Поскольку у меня было «окно», я доложил о себе своему врачу. Он слушал без нетерпения и захотел узнать детали: «Приятельница вашего ученика дышит ртом?»
Я удивленно подтвердил его догадку и заговорил о полипах. Когда я попытался перейти в своем отчете к принципиальным вопросам – «Только если удастся применить педагогический принцип глобально…», – он сухо отрезал: «Мальчик мне нравится».
– Но он это сделает.
– Возможно.
– Как мне поступить? Как классный руководитель, я отвечаю…
– Вы слишком много думаете о себе. Не вы, а ваш мальчик хочет это сделать.
– А мы должны помешать ему.
– Почему, собственно? – спросил по телефону врач. – Что мы выиграем, если он этого не сделает?
– Они его убьют. Бабы из «Кемпинского» с их вилочками для пирожных. Они растопчут его. А телевидение наведет камеры и попросит облегчить работу: «Будьте благоразумны. Отступите чуть-чуть назад. Как же мы дадим объективный отчет, если вы будете мешать нам…» Уверяю вас, доктэр: вы можете сегодня на Курфюрстендаме в час пик, скажем, на углу Иоахимсталер, распять Христа и воздвигнуть крест с ним, и люди будут глазеть, делать снимки, если аппарат окажется под рукой, толкаться, если не будет видно, и радоваться хорошему месту, потому что зрелище-то волнующее.
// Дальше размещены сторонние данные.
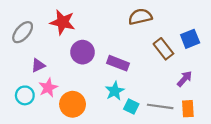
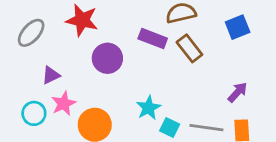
blue square: (190, 39) -> (238, 27), moved
brown rectangle: (163, 49) -> (189, 48), moved
purple rectangle: (118, 63) -> (153, 38), moved

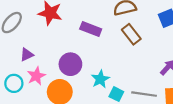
purple rectangle: (153, 38) -> (91, 29), moved
purple circle: (107, 58) -> (70, 64), moved

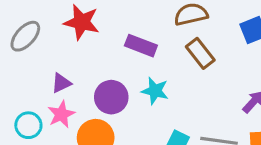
purple triangle: (27, 55) -> (61, 83), moved
cyan star: (100, 79) -> (155, 91), moved, turned -30

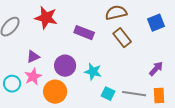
cyan star: (155, 91) -> (93, 72), moved

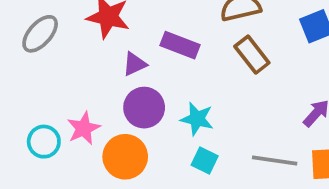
purple triangle: (33, 57) -> (135, 64), moved
cyan square: (108, 94) -> (205, 161), moved

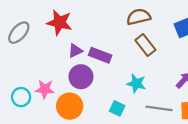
purple rectangle: (180, 45) -> (100, 55), moved
cyan star: (197, 119) -> (136, 83), moved
pink star: (84, 128) -> (45, 89), turned 30

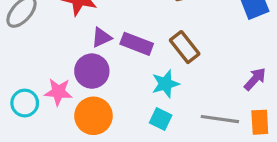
brown rectangle: (145, 45) -> (185, 47), moved
purple circle: (81, 77) -> (92, 71), moved
cyan star: (136, 83) -> (165, 84), moved, turned -30

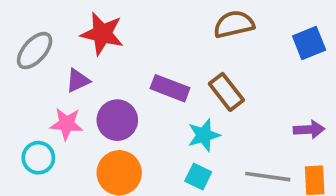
purple triangle: (101, 37) -> (78, 81), moved
purple arrow: (255, 79) -> (309, 130), turned 45
pink star: (58, 92) -> (67, 124), moved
Но увидев, как кто-то здесь, в Берлине, сжигает собаку, собаку, они этого человека ударят и будут бить до тех пор, пока он не перестанет шевелиться, а потом стукнут еще разок и еще.
(Этот свой номер с Голгофой я позаимствовал у Ирмгард Зайферт. «Поверьте мне, Эберхард, каждый день на каком-нибудь городском перекрестке убивают Христа, и люди знай себе смотрят, кивают в знак одобрения».)
Врач остался холоден. (Религиозные параллели были ему неприятны.)
– Полагаю, ваш ученик знает, что ждет его при такой неимоверной любви к животным в широких слоях населения.
– Придется мне, стало быть, заявить властям.
– Понимаю, что вы беспокоитесь за свое место штудиенрата.
– Но что же мне…
– Позвоните еще раз в середине дня. Понимаете, идет прием. Работа у меня не прекращается. Даже если мир застынет на месте, люди все равно будут приходить ко мне с полным ртом жалоб и воплей…
Шагать по берберийскому ковру: моя обнова. Цитировать Иеремию: «Ах, как потускло золото, изменилось золото наилучшее…» Под надзором письменного стола, на котором начатое радо было бы обрасти в своей папке новыми историями. Ну, давай же, давай. Придумай себе маленькое, изящно выполненное убийство. Нельзя же, чтобы твоя невеста с этим Шлотау. Ты мог бы подключить взрывчатку к электрической сигнализации песочницы, и как только Линда начнет контрнаступление у Курска, можно бы ее, его и Крингса вместе с сараем… Или не мудрствуя продолжать о Шёрнере… Или лучше к Рейману на пару пива… Или новая комбинация: бутылка колы и рюмка водки…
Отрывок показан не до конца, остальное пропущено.